Stored items:
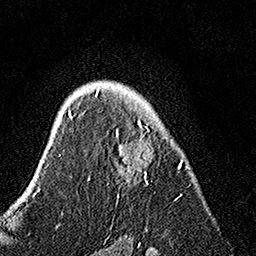
Breast MRI, one axial slice; position 101 of 160 along the scan axis; cropped to one breast; dynamic contrast-enhanced series, time point 2 of 7 at this slice position (early post-contrast); 1.5 T; TE 3.5 ms, TR 7.2 ms; 256 × 256 image matrix, field of view 165 × 165 mm. Female patient.
Annotated regions visible in this slice (semi-automatically segmented with operator editing):
- enhancing-tissue mask used for the functional tumour volume (all voxels passing the contrast-enhancement thresholds inside the analysis volume; usually the tumour): bounding box (x1, y1, x2, y2) in pixels: (88, 89, 183, 199)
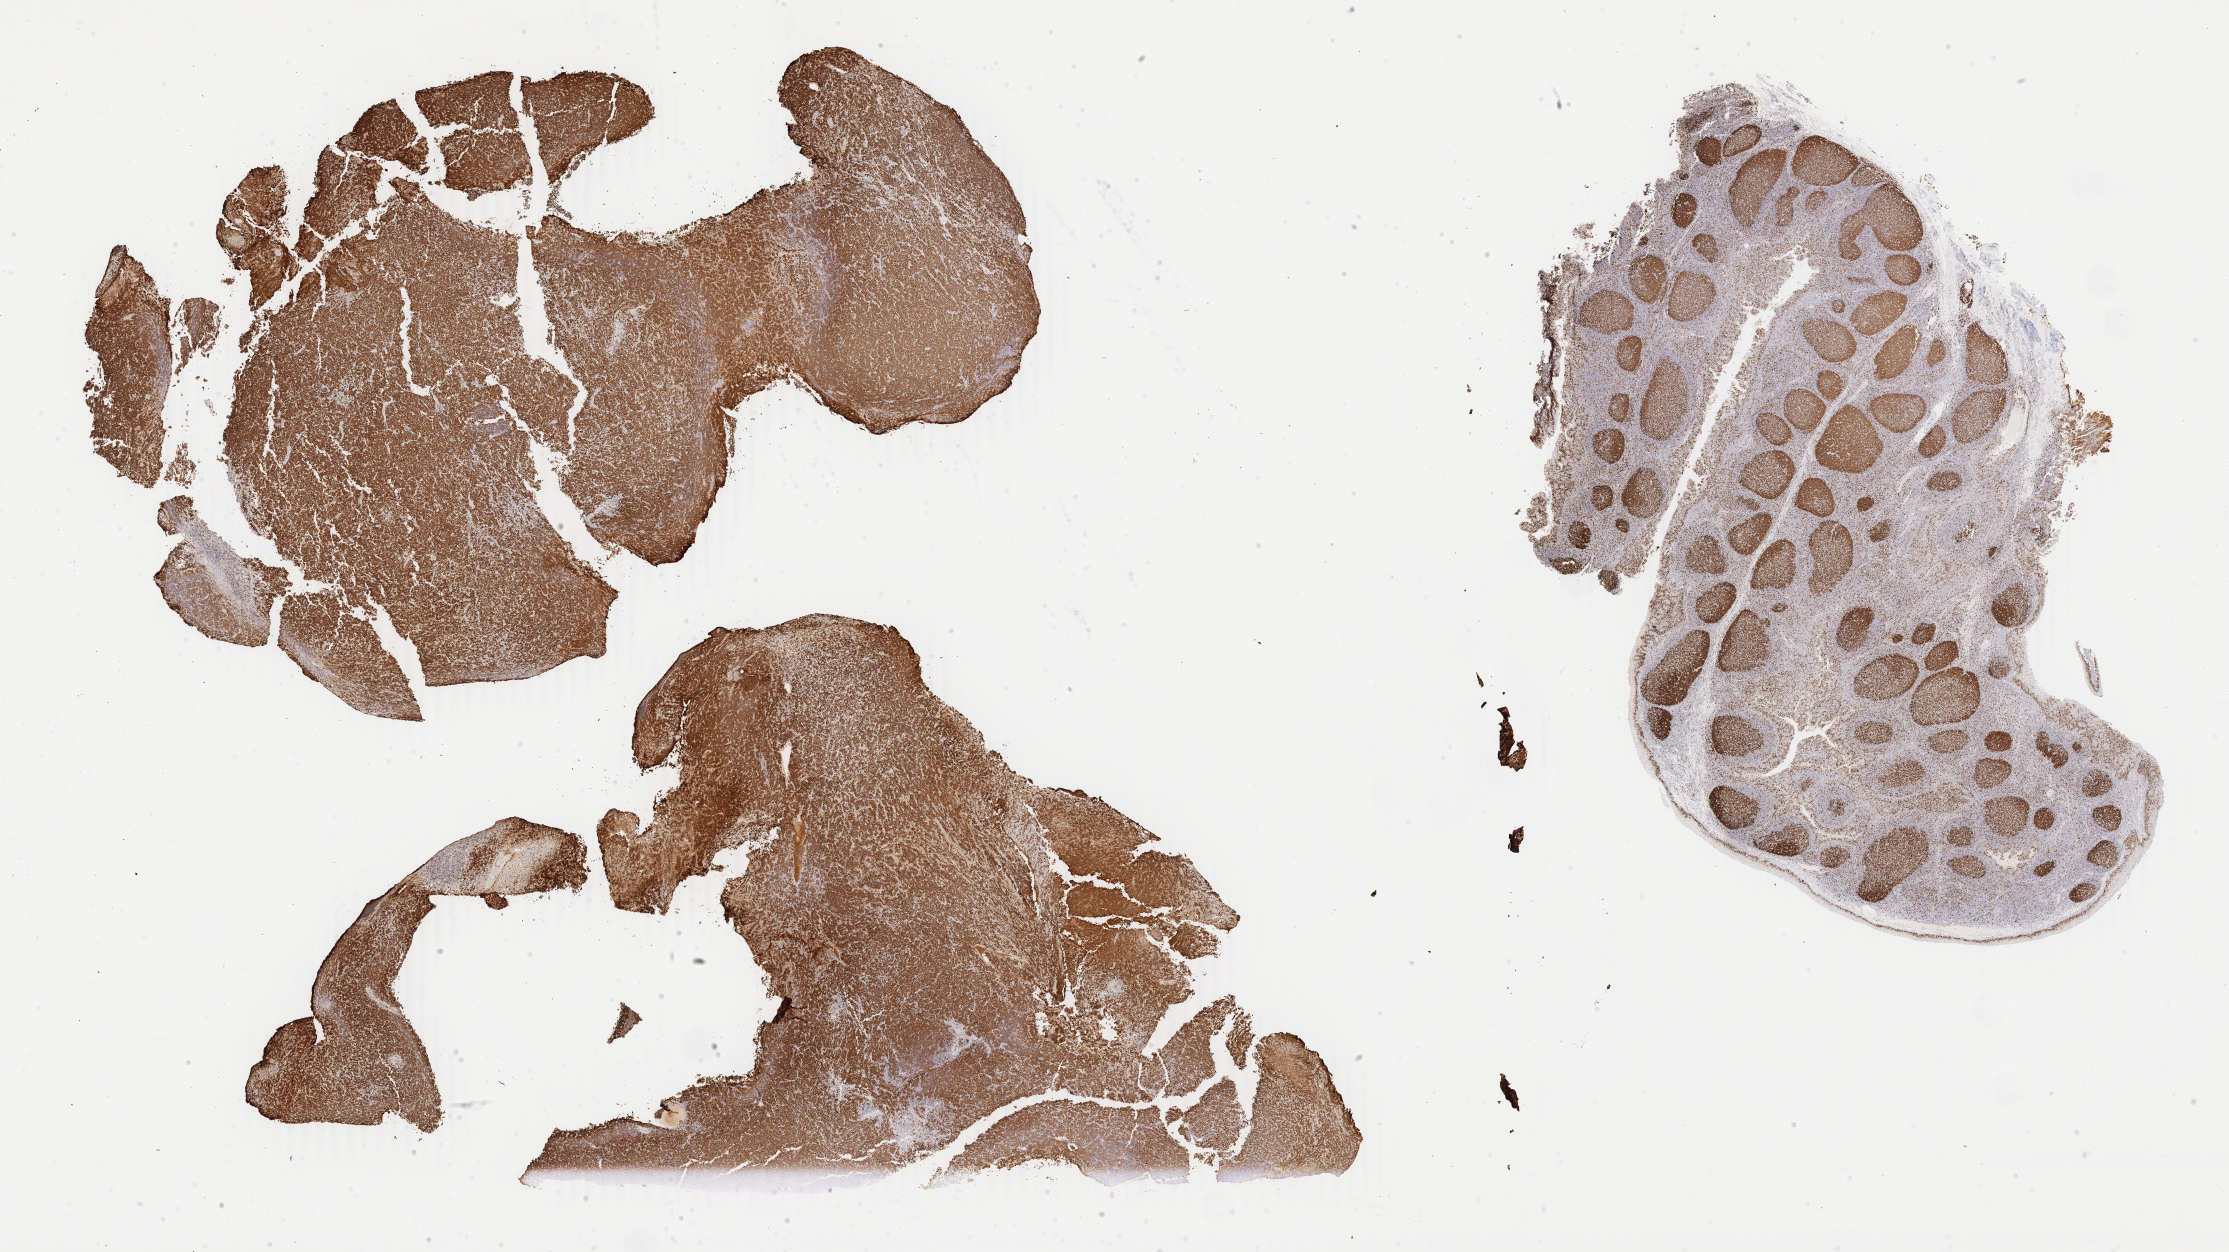
Whole-slide image, immunohistochemical stain for Ki-67, low-resolution overview of the scanned area, about 35.5 x 19.9 mm; specimen: tumor tissue; anatomic site: liver. Patient: male, aged 45.
Diagnosis: Diffuse large B-cell lymphoma, NOS.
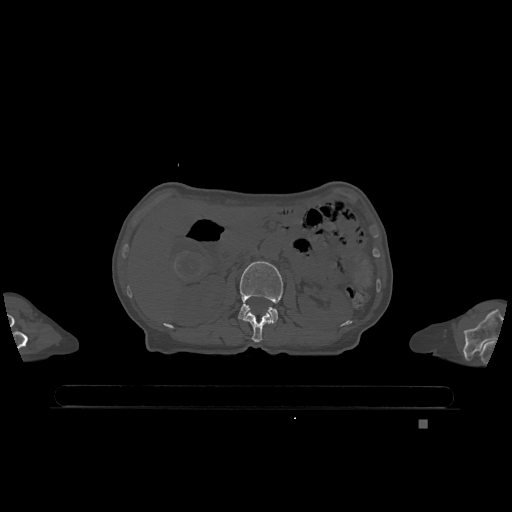
CT including the spine, one axial slice; slice 440 of 1317 in the series (ordered by position); bone window (W 1800 / L 400 HU); 512 × 512 image matrix. Female patient, age 74 years. Case-level facts recorded for this patient, not image findings: primary cancer: lung; vertebrae with lytic lesions (as recorded): T1, T4, T5, T6, L4, L5.
Annotated regions visible in this slice (semi-automatically segmented with operator editing):
- L1 vertebra: bounding box (x1, y1, x2, y2) in pixels: (244, 311, 272, 342)
- L2 vertebra: (238, 261, 284, 323)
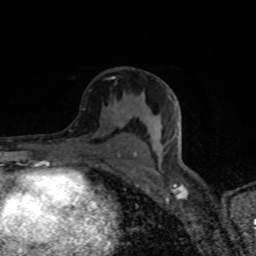
Breast MRI (dynamic contrast-enhanced), one axial slice; slice 46 of 80 in the series (ordered by position); cropped to one breast; dynamic contrast-enhanced series, time point 2 of 8 at this slice position (early post-contrast); 1.5 T; TE 4.2 ms, TR 7 ms; 256 × 256 image matrix, field of view 145 × 145 mm. Female patient.
Outlined on this slice (semi-automatic segmentation, software-assisted and operator-edited):
- enhancing-tissue mask used for the functional tumour volume (all voxels passing the contrast-enhancement thresholds inside the analysis volume; usually the tumour): bounding box <67,77,136,155> (left, top, right, bottom; pixels)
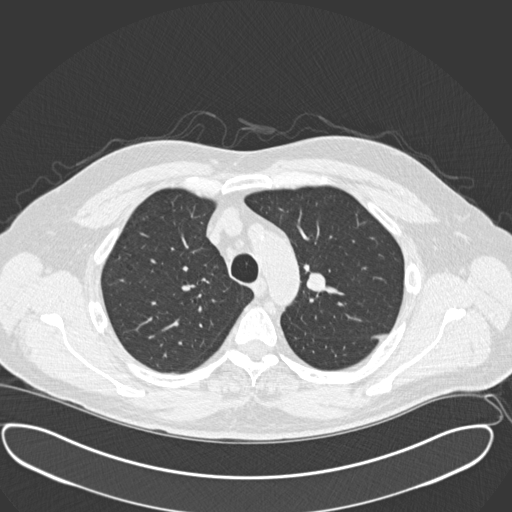
Axial slice from a low-dose chest CT screening exam. Third screening round (two years after baseline). Lung window (W 1500 / L -600 HU). 512 × 512 image matrix, field of view 416 × 416 mm. Male participant, aged 56 years at enrolment.
- Lesion marked by an expert reader, bounding box [x1, y1, x2, y2] px = [288, 262, 343, 309].
- Screening reader's record for this exam: no non-calcified nodule ≥4 mm recorded.
- Official screen result: negative screen, minor abnormalities not suspicious for lung cancer.
- Lung cancer was diagnosed 156 days after this screen: neuroendocrine carcinoma, NOS, left upper lobe, well differentiated (G1), stage IA (AJCC 6th edition), 20 mm at pathology.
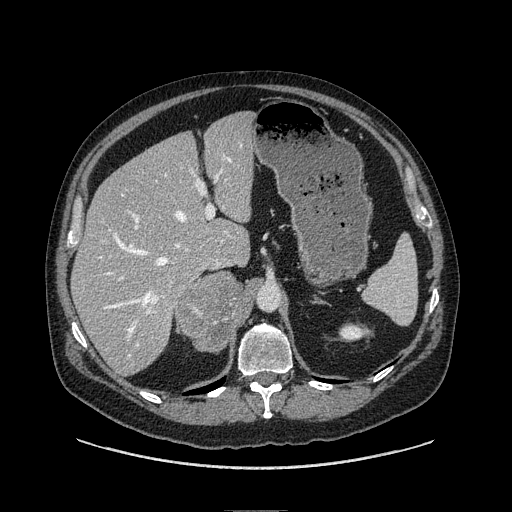
Contrast-enhanced abdominal CT, one axial slice; slice 64 of 149 in the series (ordered by position); soft-tissue window (W 400 / L 40 HU); 512 × 512 image matrix. Male patient. From the clinical record (not read from this slice): diagnosis: adrenocortical carcinoma; tumour side: right adrenal.
Structures marked on this image (semi-automatic segmentation, software-assisted and operator-edited):
- mass: bounding box [x1, y1, x2, y2] px = [177, 272, 245, 352]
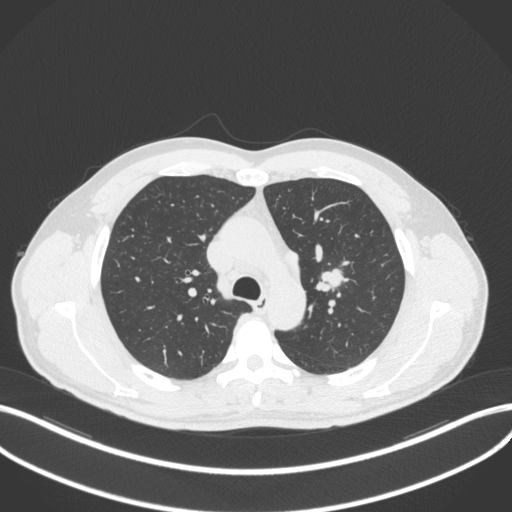
Chest CT, one axial slice. Slice 298 of 383 in the series (ordered by position). 120 kVp. Lung window (W 1500 / L -600 HU). 512 × 512 image matrix, field of view 400 × 400 mm. Male patient, age 50 years. From the clinical record (not read from this slice): clinical TNM (as recorded): T1c N1 M1b.
Annotated regions visible in this slice (rectangle marked by the reading radiologist):
- lung tumour (recorded histology: squamous cell carcinoma): bounding box <316,265,347,296> (left, top, right, bottom; pixels)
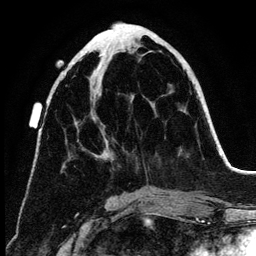
Breast MRI (dynamic contrast-enhanced), one axial slice. Position 53 of 134 along the scan axis. Cropped to one breast. Dynamic contrast-enhanced series, time point 2 of 6 at this slice position (early post-contrast). 3 T. TE 4.2 ms, TR 7.9 ms. 1.2 mm slice thickness. 256 × 256 image matrix. Female patient.
Outlined on this slice (semi-automatic segmentation, software-assisted and operator-edited):
- enhancing-tissue mask used for the functional tumour volume (all voxels passing the contrast-enhancement thresholds inside the analysis volume; usually the tumour): box from (x=63, y=54) to (x=113, y=167) px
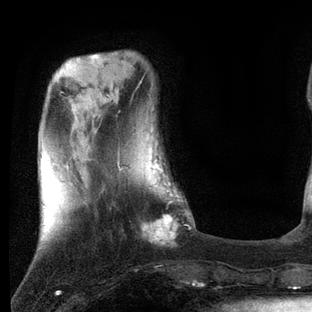
Breast MRI, one axial slice; slice 19 of 80 in the series (ordered by position); cropped to one breast; dynamic contrast-enhanced series, time point 2 of 7 at this slice position (early post-contrast); 3 T; TE 2.2 ms, TR 5.4 ms; 2 mm slice thickness; 312 × 312 image matrix. Female patient.
Annotated regions visible in this slice (semi-automatic segmentation, software-assisted and operator-edited):
- enhancing-tissue mask used for the functional tumour volume (all voxels passing the contrast-enhancement thresholds inside the analysis volume; usually the tumour): box from (x=117, y=151) to (x=191, y=247) px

| PROBLEM |
Print exactly the lines above from the one with "- Screening reader's" to the one with "- Official screen", including both.

| RESULT OF THE TASK |
- Screening reader's record for this exam: no non-calcified nodule ≥4 mm recorded.
- Official screen result: negative screen, minor abnormalities not suspicious for lung cancer.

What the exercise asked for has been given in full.